Adding diffusion models
Parallelism
| Type | Description | Use case |
|---|---|---|
| Context parallelism | Splits input context or latent representation across GPUs | High-resolution image generation; memory-intensive models |
| Fully shared data parallelism | Replicates the model across GPUs; each GPU handles separate requests | High-throughput production; concurrent image generation |
DiT optimisation (diffusion only)
Attention backend: Selects the attention implementation during inference.- Flash: Optimised attention for better performance.

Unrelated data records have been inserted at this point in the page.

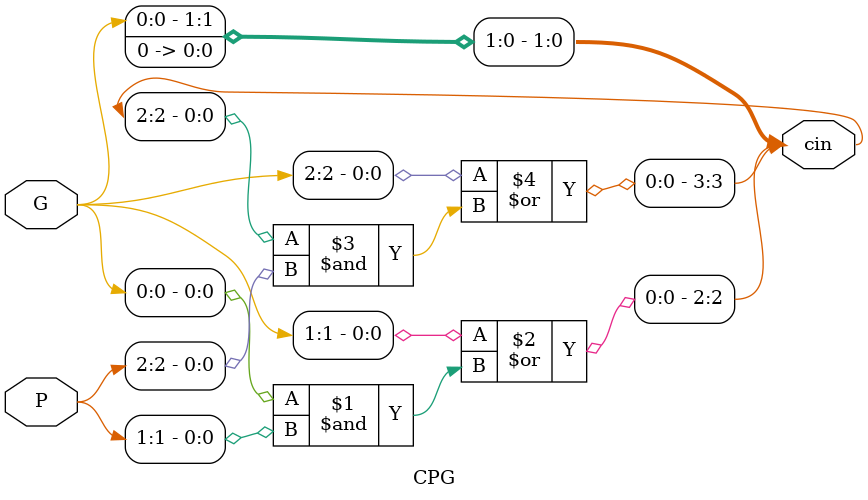
<source format=v>
`timescale 1ns / 1ps


module CPG(
    output [3:0] cin,
    input [3:0] G, P
    );
    
    assign cin[0] = 0;
    assign cin[1] = G[0];
    assign cin[2] = G[1] | (cin[1] & P[1]);
    assign cin[3] = G[2] | (cin[2] & P[2]);
    
endmodule

</source>
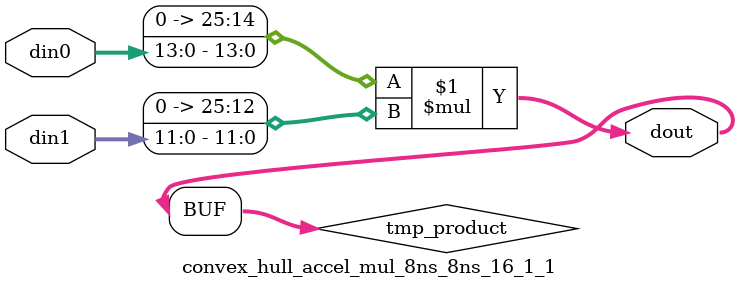
<source format=v>

`timescale 1 ns / 1 ps

  module convex_hull_accel_mul_8ns_8ns_16_1_1(din0, din1, dout);
parameter ID = 1;
parameter NUM_STAGE = 0;
parameter din0_WIDTH = 14;
parameter din1_WIDTH = 12;
parameter dout_WIDTH = 26;

input [din0_WIDTH - 1 : 0] din0; 
input [din1_WIDTH - 1 : 0] din1; 
output [dout_WIDTH - 1 : 0] dout;

wire signed [dout_WIDTH - 1 : 0] tmp_product;










assign tmp_product = $signed({1'b0, din0}) * $signed({1'b0, din1});











assign dout = tmp_product;







endmodule

</source>
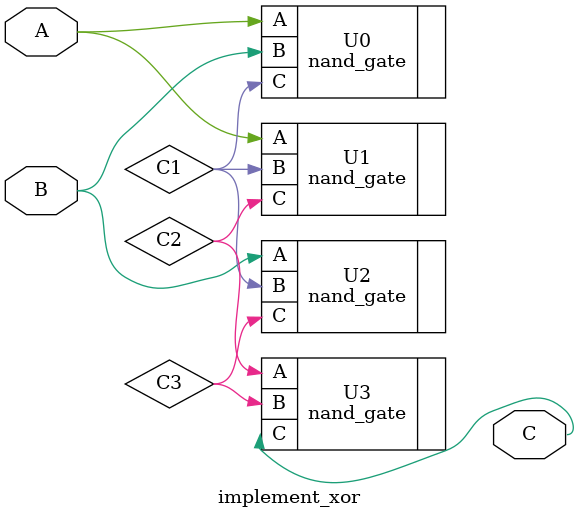
<source format=v>
module implement_xor (A,B,C);
	input wire A;
	input wire B;
	output wire C;
	wire C1, C2, C3;
	nand_gate U0 (.A(A), .B(B), .C(C1));
	nand_gate U1 (.A(A), .B(C1), .C(C2));
	nand_gate U2 (.A(B), .B(C1), .C(C3));
	nand_gate U3 (.A(C2), .B(C3), .C(C));
endmodule
</source>
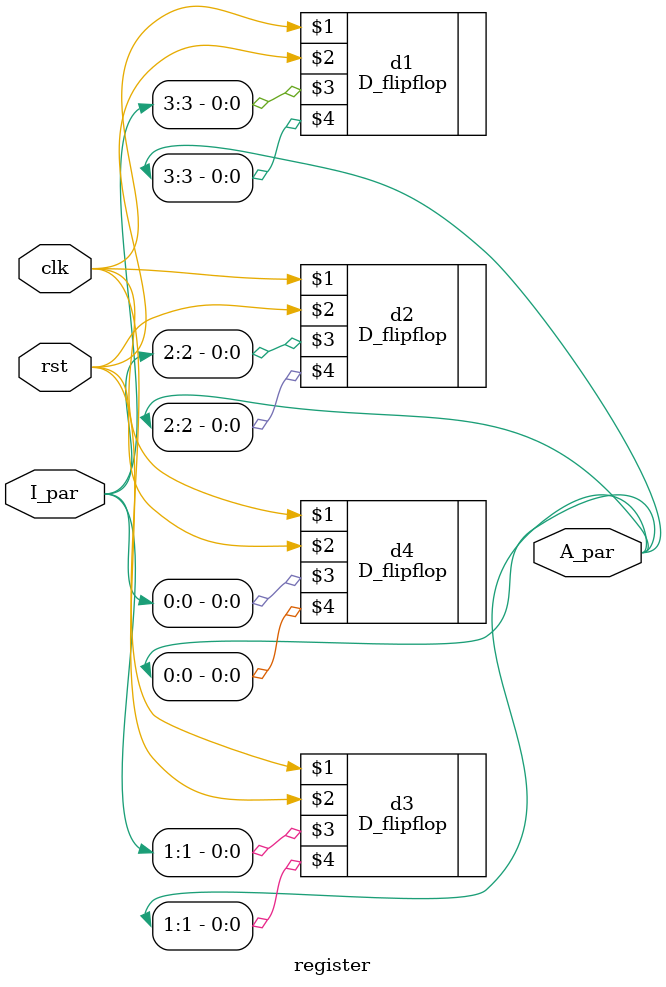
<source format=v>
`include "d_flipflop.v"
module register(input clk,input rst,input [3:0] I_par,output [3:0]A_par);
    D_flipflop d1(clk,rst,I_par[3],A_par[3]);
    D_flipflop d2(clk,rst,I_par[2],A_par[2]);
    D_flipflop d3(clk,rst,I_par[1],A_par[1]);
    D_flipflop d4(clk,rst,I_par[0],A_par[0]);
endmodule
</source>
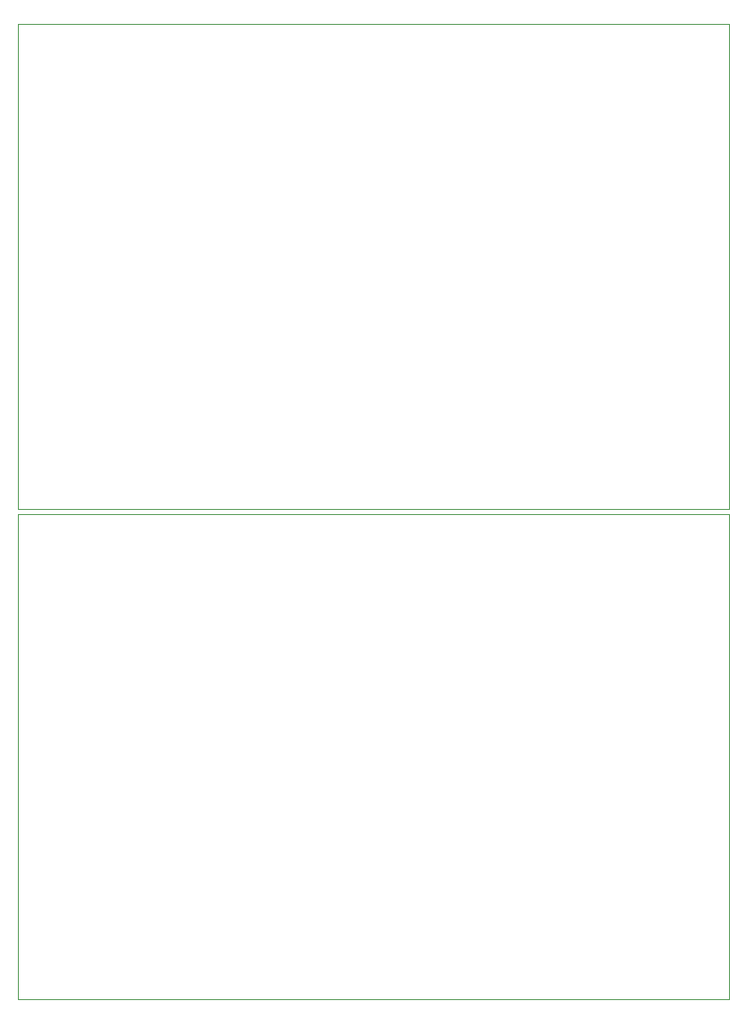
<source format=gbr>
%TF.GenerationSoftware,KiCad,Pcbnew,8.0.4*%
%TF.CreationDate,2024-08-14T23:56:47-07:00*%
%TF.ProjectId,SleepyWoof_panelized,536c6565-7079-4576-9f6f-665f70616e65,rev?*%
%TF.SameCoordinates,Original*%
%TF.FileFunction,Profile,NP*%
%FSLAX46Y46*%
G04 Gerber Fmt 4.6, Leading zero omitted, Abs format (unit mm)*
G04 Created by KiCad (PCBNEW 8.0.4) date 2024-08-14 23:56:47*
%MOMM*%
%LPD*%
G01*
G04 APERTURE LIST*
%TA.AperFunction,Profile*%
%ADD10C,0.050000*%
%TD*%
G04 APERTURE END LIST*
D10*
X145416000Y-29260000D02*
X215890000Y-29260000D01*
X215890000Y-77260000D01*
X145416000Y-77260000D01*
X145416000Y-29260000D01*
X145416000Y-77760000D02*
X215890000Y-77760000D01*
X215890000Y-125760000D01*
X145416000Y-125760000D01*
X145416000Y-77760000D01*
M02*

</source>
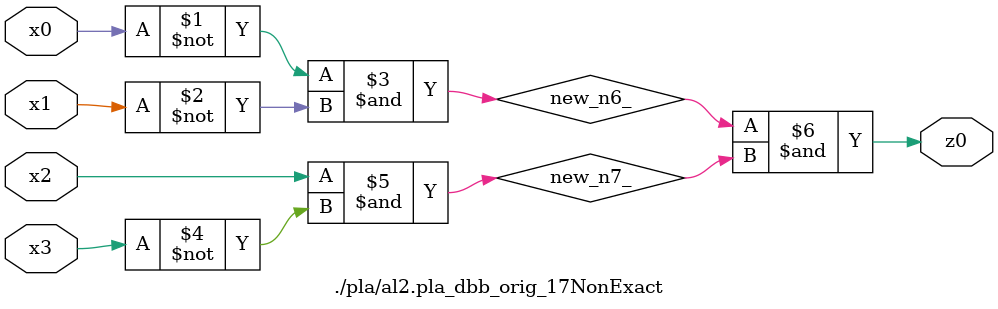
<source format=v>

module \./pla/al2.pla_dbb_orig_17NonExact  ( 
    x0, x1, x2, x3,
    z0  );
  input  x0, x1, x2, x3;
  output z0;
  wire new_n6_, new_n7_;
  assign new_n6_ = ~x0 & ~x1;
  assign new_n7_ = x2 & ~x3;
  assign z0 = new_n6_ & new_n7_;
endmodule



</source>
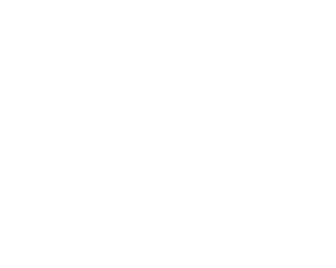
<source format=gbr>
G04 This is an RS-274x file exported by *
G04 gerbv version 2.1.0 *
G04 More information is available about gerbv at *
G04 http://gerbv.sourceforge.net/ *
G04 --Header info--*
%MOIN*%
%FSLAX23Y23*%
%IPPOS*%
G04 --Define apertures--*
G04 --Start main section--*
G54D01*
G01X00133Y00102D03*
G01X00339Y00551D03*
G01X00339Y00664D03*
G01X00402Y00739D03*
G01X00296Y00802D03*
G01X00121Y00926D03*
G01X01027Y00151D03*
G54D02*
G01X00289Y00076D03*
G01X00389Y00076D03*
G01X00489Y00076D03*
G01X00589Y00076D03*
G01X00689Y00076D03*
G01X00789Y00076D03*
G01X00889Y00076D03*
G01X00989Y00076D03*
G01X01089Y00076D03*
G01X01189Y00076D03*
G01X01189Y00926D03*
G01X01089Y00926D03*
G01X00989Y00926D03*
G01X00889Y00926D03*
G01X00789Y00926D03*
G01X00689Y00926D03*
G01X00589Y00926D03*
G01X00489Y00926D03*
G01X00389Y00926D03*
G01X00289Y00926D03*
G04 --Footer info--*
M02*

</source>
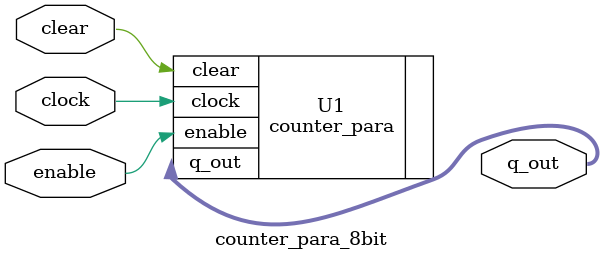
<source format=v>
module counter_para_8bit(input clock,input enable,input clear,output [7:0] q_out);
	counter_para #(.n(8)) U1 (.clock(clock),.clear(clear),.enable(enable),.q_out(q_out));
endmodule
</source>
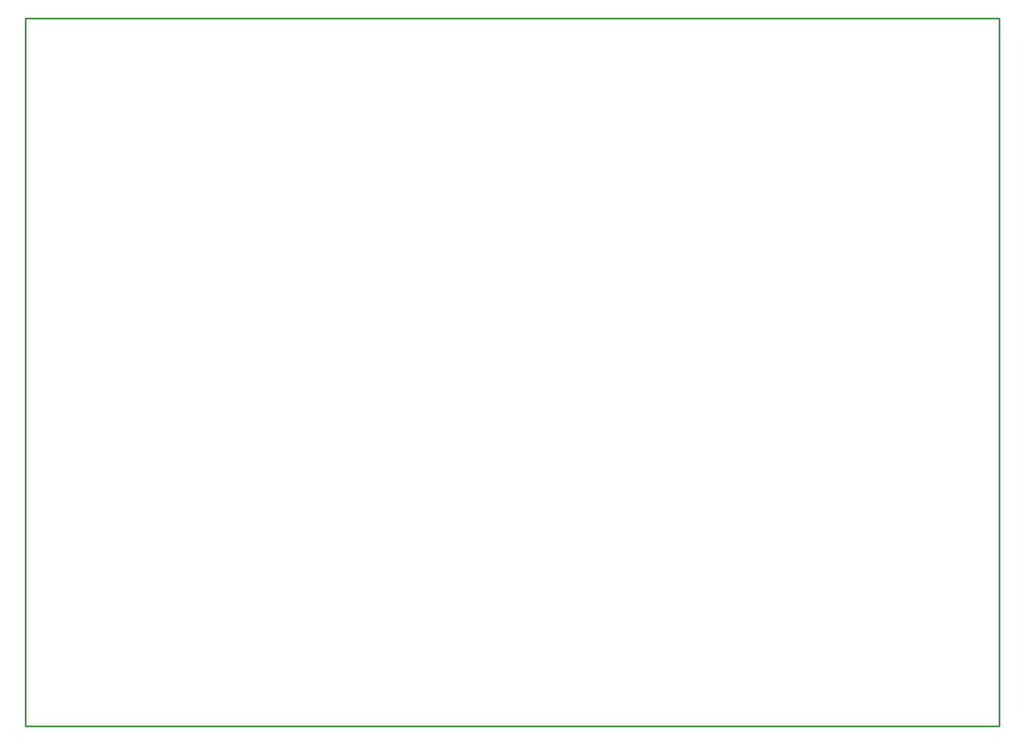
<source format=gko>
G04 Layer_Color=16711935*
%FSLAX23Y23*%
%MOIN*%
G70*
G01*
G75*
%ADD24C,0.010*%
D24*
X1500Y1000D02*
X7000D01*
Y5000D01*
X1500D02*
X7000D01*
X1500Y1000D02*
Y5000D01*
M02*

</source>
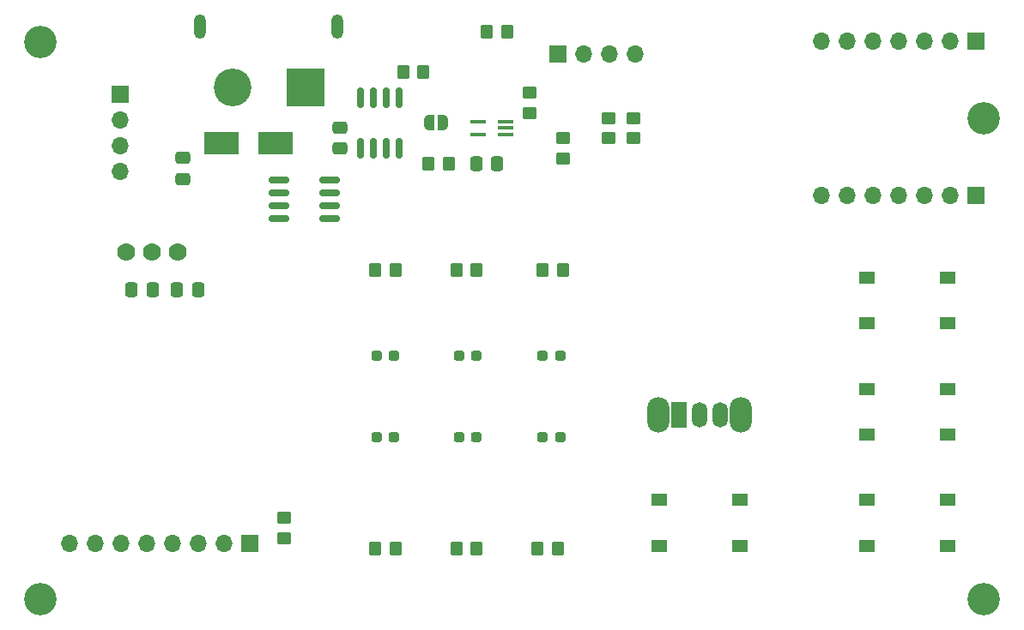
<source format=gbr>
%TF.GenerationSoftware,KiCad,Pcbnew,(6.0.4)*%
%TF.CreationDate,2022-12-15T09:54:16-05:00*%
%TF.ProjectId,HPcontroller,4850636f-6e74-4726-9f6c-6c65722e6b69,rev?*%
%TF.SameCoordinates,Original*%
%TF.FileFunction,Soldermask,Top*%
%TF.FilePolarity,Negative*%
%FSLAX46Y46*%
G04 Gerber Fmt 4.6, Leading zero omitted, Abs format (unit mm)*
G04 Created by KiCad (PCBNEW (6.0.4)) date 2022-12-15 09:54:16*
%MOMM*%
%LPD*%
G01*
G04 APERTURE LIST*
G04 Aperture macros list*
%AMRoundRect*
0 Rectangle with rounded corners*
0 $1 Rounding radius*
0 $2 $3 $4 $5 $6 $7 $8 $9 X,Y pos of 4 corners*
0 Add a 4 corners polygon primitive as box body*
4,1,4,$2,$3,$4,$5,$6,$7,$8,$9,$2,$3,0*
0 Add four circle primitives for the rounded corners*
1,1,$1+$1,$2,$3*
1,1,$1+$1,$4,$5*
1,1,$1+$1,$6,$7*
1,1,$1+$1,$8,$9*
0 Add four rect primitives between the rounded corners*
20,1,$1+$1,$2,$3,$4,$5,0*
20,1,$1+$1,$4,$5,$6,$7,0*
20,1,$1+$1,$6,$7,$8,$9,0*
20,1,$1+$1,$8,$9,$2,$3,0*%
%AMFreePoly0*
4,1,22,0.500000,-0.750000,0.000000,-0.750000,0.000000,-0.745033,-0.079941,-0.743568,-0.215256,-0.701293,-0.333266,-0.622738,-0.424486,-0.514219,-0.481581,-0.384460,-0.499164,-0.250000,-0.500000,-0.250000,-0.500000,0.250000,-0.499164,0.250000,-0.499963,0.256109,-0.478152,0.396186,-0.417904,0.524511,-0.324060,0.630769,-0.204165,0.706417,-0.067858,0.745374,0.000000,0.744959,0.000000,0.750000,
0.500000,0.750000,0.500000,-0.750000,0.500000,-0.750000,$1*%
%AMFreePoly1*
4,1,20,0.000000,0.744959,0.073905,0.744508,0.209726,0.703889,0.328688,0.626782,0.421226,0.519385,0.479903,0.390333,0.500000,0.250000,0.500000,-0.250000,0.499851,-0.262216,0.476331,-0.402017,0.414519,-0.529596,0.319384,-0.634700,0.198574,-0.708877,0.061801,-0.746166,0.000000,-0.745033,0.000000,-0.750000,-0.500000,-0.750000,-0.500000,0.750000,0.000000,0.750000,0.000000,0.744959,
0.000000,0.744959,$1*%
G04 Aperture macros list end*
%ADD10RoundRect,0.250000X-0.337500X-0.475000X0.337500X-0.475000X0.337500X0.475000X-0.337500X0.475000X0*%
%ADD11RoundRect,0.250000X0.350000X0.450000X-0.350000X0.450000X-0.350000X-0.450000X0.350000X-0.450000X0*%
%ADD12R,1.550000X1.300000*%
%ADD13RoundRect,0.250000X0.450000X-0.350000X0.450000X0.350000X-0.450000X0.350000X-0.450000X-0.350000X0*%
%ADD14RoundRect,0.237500X-0.287500X-0.237500X0.287500X-0.237500X0.287500X0.237500X-0.287500X0.237500X0*%
%ADD15RoundRect,0.250000X-0.350000X-0.450000X0.350000X-0.450000X0.350000X0.450000X-0.350000X0.450000X0*%
%ADD16RoundRect,0.150000X0.825000X0.150000X-0.825000X0.150000X-0.825000X-0.150000X0.825000X-0.150000X0*%
%ADD17O,2.200000X3.500000*%
%ADD18R,1.500000X2.500000*%
%ADD19O,1.500000X2.500000*%
%ADD20RoundRect,0.250000X-0.450000X0.350000X-0.450000X-0.350000X0.450000X-0.350000X0.450000X0.350000X0*%
%ADD21FreePoly0,180.000000*%
%ADD22FreePoly1,180.000000*%
%ADD23C,3.200000*%
%ADD24R,1.700000X1.700000*%
%ADD25O,1.700000X1.700000*%
%ADD26RoundRect,0.150000X-0.150000X0.825000X-0.150000X-0.825000X0.150000X-0.825000X0.150000X0.825000X0*%
%ADD27R,1.500000X0.400000*%
%ADD28RoundRect,0.250000X-0.475000X0.337500X-0.475000X-0.337500X0.475000X-0.337500X0.475000X0.337500X0*%
%ADD29R,3.500000X2.300000*%
%ADD30C,1.778000*%
%ADD31R,3.716000X3.716000*%
%ADD32C,3.716000*%
%ADD33O,1.200000X2.400000*%
G04 APERTURE END LIST*
D10*
%TO.C,C3*%
X89962500Y-77500000D03*
X92037500Y-77500000D03*
%TD*%
D11*
%TO.C,R10*%
X116750000Y-65000000D03*
X114750000Y-65000000D03*
%TD*%
D12*
%TO.C,SWINC1*%
X158020000Y-76250000D03*
X165980000Y-76250000D03*
X158020000Y-80750000D03*
X165980000Y-80750000D03*
%TD*%
D13*
%TO.C,R3*%
X135000000Y-62500000D03*
X135000000Y-60500000D03*
%TD*%
D14*
%TO.C,D_HEAT1*%
X117750000Y-92000000D03*
X119500000Y-92000000D03*
%TD*%
D15*
%TO.C,R4*%
X109500000Y-75500000D03*
X111500000Y-75500000D03*
%TD*%
D13*
%TO.C,R12*%
X124750000Y-60000000D03*
X124750000Y-58000000D03*
%TD*%
D15*
%TO.C,R1*%
X117500000Y-75500000D03*
X119500000Y-75500000D03*
%TD*%
D12*
%TO.C,SWRST1*%
X145480000Y-98250000D03*
X137520000Y-98250000D03*
X145480000Y-102750000D03*
X137520000Y-102750000D03*
%TD*%
D11*
%TO.C,RTHERM1*%
X122500000Y-52000000D03*
X120500000Y-52000000D03*
%TD*%
D16*
%TO.C,Q1*%
X104975000Y-70405000D03*
X104975000Y-69135000D03*
X104975000Y-67865000D03*
X104975000Y-66595000D03*
X100025000Y-66595000D03*
X100025000Y-67865000D03*
X100025000Y-69135000D03*
X100025000Y-70405000D03*
%TD*%
D17*
%TO.C,SWMODE1*%
X145600000Y-89797500D03*
X137400000Y-89797500D03*
D18*
X139500000Y-89797500D03*
D19*
X141500000Y-89797500D03*
X143500000Y-89797500D03*
%TD*%
D20*
%TO.C,R15*%
X128000000Y-62500000D03*
X128000000Y-64500000D03*
%TD*%
D14*
%TO.C,D_HOT1*%
X117750000Y-84000000D03*
X119500000Y-84000000D03*
%TD*%
D15*
%TO.C,R13*%
X125500000Y-103000000D03*
X127500000Y-103000000D03*
%TD*%
D13*
%TO.C,R2*%
X132500000Y-62500000D03*
X132500000Y-60500000D03*
%TD*%
D21*
%TO.C,R9*%
X116150000Y-61000000D03*
D22*
X114850000Y-61000000D03*
%TD*%
D23*
%TO.C,H2*%
X76500000Y-53000000D03*
%TD*%
D24*
%TO.C,J1*%
X84375000Y-58200000D03*
D25*
X84375000Y-60740000D03*
X84375000Y-63280000D03*
X84375000Y-65820000D03*
%TD*%
D23*
%TO.C,H1*%
X76500000Y-108000000D03*
%TD*%
D10*
%TO.C,C2*%
X85462500Y-77500000D03*
X87537500Y-77500000D03*
%TD*%
D12*
%TO.C,SWDEC1*%
X165980000Y-87250000D03*
X158020000Y-87250000D03*
X165980000Y-91750000D03*
X158020000Y-91750000D03*
%TD*%
D24*
%TO.C,U5*%
X127525000Y-54200000D03*
D25*
X130065000Y-54200000D03*
X132605000Y-54200000D03*
X135145000Y-54200000D03*
%TD*%
D14*
%TO.C,D_RTD1*%
X126000000Y-92000000D03*
X127750000Y-92000000D03*
%TD*%
%TO.C,D_RUN1*%
X126000000Y-84000000D03*
X127750000Y-84000000D03*
%TD*%
D10*
%TO.C,C5*%
X119462500Y-65000000D03*
X121537500Y-65000000D03*
%TD*%
D23*
%TO.C,H4*%
X169500000Y-60500000D03*
%TD*%
D15*
%TO.C,R8*%
X117500000Y-103000000D03*
X119500000Y-103000000D03*
%TD*%
D26*
%TO.C,U2*%
X111905000Y-58525000D03*
X110635000Y-58525000D03*
X109365000Y-58525000D03*
X108095000Y-58525000D03*
X108095000Y-63475000D03*
X109365000Y-63475000D03*
X110635000Y-63475000D03*
X111905000Y-63475000D03*
%TD*%
D23*
%TO.C,H3*%
X169500000Y-108000000D03*
%TD*%
D15*
%TO.C,R6*%
X126000000Y-75500000D03*
X128000000Y-75500000D03*
%TD*%
D27*
%TO.C,U3*%
X122330000Y-62150000D03*
X122330000Y-61500000D03*
X122330000Y-60850000D03*
X119670000Y-60850000D03*
X119670000Y-62150000D03*
%TD*%
D24*
%TO.C,U1*%
X168778000Y-52880000D03*
D25*
X166238000Y-52880000D03*
X163698000Y-52880000D03*
X161158000Y-52880000D03*
X158618000Y-52880000D03*
X156078000Y-52880000D03*
X153538000Y-52880000D03*
X153538000Y-68120000D03*
X156078000Y-68120000D03*
X158618000Y-68120000D03*
X161158000Y-68120000D03*
X163698000Y-68120000D03*
X166238000Y-68120000D03*
D24*
X168778000Y-68120000D03*
%TD*%
%TO.C,U6*%
X97160000Y-102500000D03*
D25*
X94620000Y-102500000D03*
X92080000Y-102500000D03*
X89540000Y-102500000D03*
X87000000Y-102500000D03*
X84460000Y-102500000D03*
X81920000Y-102500000D03*
X79380000Y-102500000D03*
%TD*%
D28*
%TO.C,C1*%
X90500000Y-64462500D03*
X90500000Y-66537500D03*
%TD*%
D29*
%TO.C,D1*%
X94300000Y-63000000D03*
X99700000Y-63000000D03*
%TD*%
D15*
%TO.C,R7*%
X112250000Y-56000000D03*
X114250000Y-56000000D03*
%TD*%
D30*
%TO.C,U4*%
X84960000Y-73714000D03*
X87500000Y-73714000D03*
X90040000Y-73714000D03*
%TD*%
D14*
%TO.C,D_3V3_POW1*%
X109625000Y-92000000D03*
X111375000Y-92000000D03*
%TD*%
D12*
%TO.C,SWRUN1*%
X158020000Y-98250000D03*
X165980000Y-98250000D03*
X158020000Y-102750000D03*
X165980000Y-102750000D03*
%TD*%
D15*
%TO.C,R5*%
X109500000Y-103000000D03*
X111500000Y-103000000D03*
%TD*%
D14*
%TO.C,D_PD_POW1*%
X109625000Y-84000000D03*
X111375000Y-84000000D03*
%TD*%
D13*
%TO.C,R14*%
X100500000Y-102000000D03*
X100500000Y-100000000D03*
%TD*%
D28*
%TO.C,C4*%
X106000000Y-61462500D03*
X106000000Y-63537500D03*
%TD*%
D31*
%TO.C,R11*%
X102600000Y-57500000D03*
D32*
X95400000Y-57500000D03*
D33*
X105750000Y-51500000D03*
X92250000Y-51500000D03*
%TD*%
M02*

</source>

- Torch: Standard PyTorch attention.
- Auto: Platform selects the best option.
Additional optimisation settings
- Enable attention caching: Caches attention states to reduce repeated computation and improve speed.
- Cache threshold: When caching is applied (default:
0.25). Higher values can improve speed but may reduce output quality. - Enable compilation: Compiles the model graph for faster inference.
- Fullgraph: Compiles the entire model for maximum performance.
- Dynamic: Supports variable input shapes.

Adding ASR (speech) models

Optional pipeline add-ons
Voice activity detection (VAD) model
Detects speech segments and removes silence before transcription. VAD options:- Auto: Platform selects the best VAD.
- Silero: Lightweight, fast VAD.
- Frame: Frame-based detection.
Diarization model (optional)
Separates and labels different speakers in the audio.Enable diarization if you need speaker-wise transcripts.